● ABOUT THIS EXERCISE: Scan the records for the string "Skin" and copy every line that holds it.

● ENTRIES SHOWN:
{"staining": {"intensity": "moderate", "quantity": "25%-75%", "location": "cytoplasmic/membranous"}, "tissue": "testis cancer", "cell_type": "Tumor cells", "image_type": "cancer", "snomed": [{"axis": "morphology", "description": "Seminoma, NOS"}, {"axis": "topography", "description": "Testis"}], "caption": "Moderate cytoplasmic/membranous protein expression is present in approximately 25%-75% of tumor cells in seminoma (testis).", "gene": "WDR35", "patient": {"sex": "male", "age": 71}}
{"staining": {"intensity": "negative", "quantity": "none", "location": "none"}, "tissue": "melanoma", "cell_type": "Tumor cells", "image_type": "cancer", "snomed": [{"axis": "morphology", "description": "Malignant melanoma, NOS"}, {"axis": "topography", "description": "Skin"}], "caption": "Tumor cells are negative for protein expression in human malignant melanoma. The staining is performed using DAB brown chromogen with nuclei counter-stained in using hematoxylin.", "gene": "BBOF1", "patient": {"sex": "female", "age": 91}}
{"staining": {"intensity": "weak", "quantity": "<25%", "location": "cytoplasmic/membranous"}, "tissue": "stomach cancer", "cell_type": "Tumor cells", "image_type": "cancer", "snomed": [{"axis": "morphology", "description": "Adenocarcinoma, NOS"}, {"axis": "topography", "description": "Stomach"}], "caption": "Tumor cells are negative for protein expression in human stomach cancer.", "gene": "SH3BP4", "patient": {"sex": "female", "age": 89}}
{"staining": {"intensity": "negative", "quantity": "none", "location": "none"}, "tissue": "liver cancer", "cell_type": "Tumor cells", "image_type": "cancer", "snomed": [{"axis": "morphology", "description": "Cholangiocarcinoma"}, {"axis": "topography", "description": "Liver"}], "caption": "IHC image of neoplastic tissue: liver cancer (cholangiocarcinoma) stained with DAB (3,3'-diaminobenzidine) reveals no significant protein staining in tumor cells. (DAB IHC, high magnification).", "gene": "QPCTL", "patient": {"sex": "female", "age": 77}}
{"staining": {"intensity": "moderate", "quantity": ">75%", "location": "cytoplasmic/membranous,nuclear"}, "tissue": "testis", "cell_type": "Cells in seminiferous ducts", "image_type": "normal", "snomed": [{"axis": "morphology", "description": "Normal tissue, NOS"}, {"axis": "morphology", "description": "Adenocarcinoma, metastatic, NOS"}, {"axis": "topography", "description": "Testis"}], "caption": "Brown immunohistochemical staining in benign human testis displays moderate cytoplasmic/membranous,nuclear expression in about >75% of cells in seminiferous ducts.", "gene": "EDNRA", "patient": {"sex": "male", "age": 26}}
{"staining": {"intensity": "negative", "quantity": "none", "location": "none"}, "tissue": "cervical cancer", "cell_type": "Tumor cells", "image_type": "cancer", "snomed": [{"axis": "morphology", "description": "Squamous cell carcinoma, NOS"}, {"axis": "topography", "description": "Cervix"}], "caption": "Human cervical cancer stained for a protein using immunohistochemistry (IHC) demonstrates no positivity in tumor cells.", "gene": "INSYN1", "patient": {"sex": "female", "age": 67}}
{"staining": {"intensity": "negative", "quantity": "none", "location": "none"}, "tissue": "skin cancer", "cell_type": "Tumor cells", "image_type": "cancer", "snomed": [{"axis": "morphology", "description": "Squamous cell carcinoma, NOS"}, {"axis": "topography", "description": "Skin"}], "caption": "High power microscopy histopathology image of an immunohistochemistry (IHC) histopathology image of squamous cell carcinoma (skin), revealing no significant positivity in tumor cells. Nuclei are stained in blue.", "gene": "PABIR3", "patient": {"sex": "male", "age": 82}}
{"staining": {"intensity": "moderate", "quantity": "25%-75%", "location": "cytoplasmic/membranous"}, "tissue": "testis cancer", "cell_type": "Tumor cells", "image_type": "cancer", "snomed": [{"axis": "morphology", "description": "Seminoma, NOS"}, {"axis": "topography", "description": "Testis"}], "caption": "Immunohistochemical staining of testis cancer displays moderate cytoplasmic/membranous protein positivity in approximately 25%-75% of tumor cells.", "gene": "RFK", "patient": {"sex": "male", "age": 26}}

● RESPONSE TO THIS EXERCISE:
{"staining": {"intensity": "negative", "quantity": "none", "location": "none"}, "tissue": "melanoma", "cell_type": "Tumor cells", "image_type": "cancer", "snomed": [{"axis": "morphology", "description": "Malignant melanoma, NOS"}, {"axis": "topography", "description": "Skin"}], "caption": "Tumor cells are negative for protein expression in human malignant melanoma. The staining is performed using DAB brown chromogen with nuclei counter-stained in using hematoxylin.", "gene": "BBOF1", "patient": {"sex": "female", "age": 91}}
{"staining": {"intensity": "negative", "quantity": "none", "location": "none"}, "tissue": "skin cancer", "cell_type": "Tumor cells", "image_type": "cancer", "snomed": [{"axis": "morphology", "description": "Squamous cell carcinoma, NOS"}, {"axis": "topography", "description": "Skin"}], "caption": "High power microscopy histopathology image of an immunohistochemistry (IHC) histopathology image of squamous cell carcinoma (skin), revealing no significant positivity in tumor cells. Nuclei are stained in blue.", "gene": "PABIR3", "patient": {"sex": "male", "age": 82}}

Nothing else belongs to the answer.